|The internal consistency of the North Sea carbonate system|In: Journal of Marine Systems. Elsevier: Tokyo; Oxford; New York; Amsterdam. ISSN 0924-7963; e-ISSN 1879-1573, meer
Carbon dioxide: North Sea; Internal consistency; Total alkalinity
In 2002 (February) and 2005 (August), the full suite of carbonate system parameters (total alkalinity (AT), dissolved inorganic carbon (DIC), pH, and partial pressure of CO2 (pCO2) were measured on two re-occupations of the entire North Sea basin, with three parameters (AT, DIC, pCO2) measured on four additional re-occupations, covering all four seasons, allowing an assessment of the internal consistency of the carbonate system.

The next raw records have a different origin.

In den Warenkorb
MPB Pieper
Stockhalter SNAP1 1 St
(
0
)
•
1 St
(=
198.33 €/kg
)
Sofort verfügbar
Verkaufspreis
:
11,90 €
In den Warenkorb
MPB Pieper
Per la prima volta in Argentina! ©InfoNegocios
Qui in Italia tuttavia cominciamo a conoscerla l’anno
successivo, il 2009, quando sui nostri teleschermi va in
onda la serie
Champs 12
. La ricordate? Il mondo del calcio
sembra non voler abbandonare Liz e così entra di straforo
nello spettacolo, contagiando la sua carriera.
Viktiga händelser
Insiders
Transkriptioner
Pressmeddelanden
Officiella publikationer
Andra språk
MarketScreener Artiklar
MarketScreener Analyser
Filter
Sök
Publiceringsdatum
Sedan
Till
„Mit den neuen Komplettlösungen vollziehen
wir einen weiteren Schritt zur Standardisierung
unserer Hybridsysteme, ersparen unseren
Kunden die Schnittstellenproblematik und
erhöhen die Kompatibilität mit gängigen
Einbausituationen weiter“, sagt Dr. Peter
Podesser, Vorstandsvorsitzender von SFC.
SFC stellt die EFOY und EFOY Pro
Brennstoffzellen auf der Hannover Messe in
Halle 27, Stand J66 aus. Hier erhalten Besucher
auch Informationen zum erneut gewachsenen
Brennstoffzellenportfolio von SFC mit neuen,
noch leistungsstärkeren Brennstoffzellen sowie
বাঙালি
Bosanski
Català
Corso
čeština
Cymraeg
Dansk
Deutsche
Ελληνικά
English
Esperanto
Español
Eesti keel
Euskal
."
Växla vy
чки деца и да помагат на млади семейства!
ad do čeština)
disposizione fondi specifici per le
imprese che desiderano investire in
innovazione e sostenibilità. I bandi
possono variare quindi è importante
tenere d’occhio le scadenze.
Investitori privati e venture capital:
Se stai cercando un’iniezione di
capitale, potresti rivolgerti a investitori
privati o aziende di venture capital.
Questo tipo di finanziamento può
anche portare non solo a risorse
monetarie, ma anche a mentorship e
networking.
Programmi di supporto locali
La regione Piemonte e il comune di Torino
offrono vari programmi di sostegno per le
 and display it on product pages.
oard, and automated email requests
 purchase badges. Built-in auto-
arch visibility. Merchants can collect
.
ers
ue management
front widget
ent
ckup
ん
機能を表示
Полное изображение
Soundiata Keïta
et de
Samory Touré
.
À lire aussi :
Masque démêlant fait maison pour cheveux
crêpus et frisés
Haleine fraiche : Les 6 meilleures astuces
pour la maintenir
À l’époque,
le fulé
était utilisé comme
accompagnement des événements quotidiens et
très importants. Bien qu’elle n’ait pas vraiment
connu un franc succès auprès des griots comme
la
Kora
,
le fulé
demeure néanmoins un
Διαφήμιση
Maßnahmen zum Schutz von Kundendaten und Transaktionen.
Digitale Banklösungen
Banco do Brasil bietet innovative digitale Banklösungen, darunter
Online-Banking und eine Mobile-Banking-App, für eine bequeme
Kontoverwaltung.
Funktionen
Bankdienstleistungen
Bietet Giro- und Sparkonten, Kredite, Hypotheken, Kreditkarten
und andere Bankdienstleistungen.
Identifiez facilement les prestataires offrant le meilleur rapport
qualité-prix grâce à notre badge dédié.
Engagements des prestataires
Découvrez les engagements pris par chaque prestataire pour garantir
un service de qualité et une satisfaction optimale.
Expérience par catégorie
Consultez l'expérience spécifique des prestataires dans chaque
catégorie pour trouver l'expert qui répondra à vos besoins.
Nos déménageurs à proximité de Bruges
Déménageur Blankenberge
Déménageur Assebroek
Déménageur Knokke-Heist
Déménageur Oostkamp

For most of the year, there is a similar level of internal consistency, with AT being calculated to within ± 6 µmol kg- 1 using DIC and pH, DIC to ± 6 µmol kg- 1 using AT and pH, pH to ± 0.008 using AT and pCO2, and pCO2 to ± 8 µatm using DIC and pH, with the dissociation constants of Millero et al. (2006). In spring, however, we observe a significant decline in the ability to accurately calculate the carbonate system. Lower consistency is observed with an increasing fraction of Baltic Sea water, caused by the high contribution of organic alkalinity in this water mass, not accounted for in the carbonate system calculations. Attempts to improve the internal consistency by accounting for the unconventional salinity–borate relationships in freshwater and the Baltic Sea, and through application of the new North Atlantic salinity–boron relationship (Lee et al., 2010), resulted in no significant difference in the internal consistency.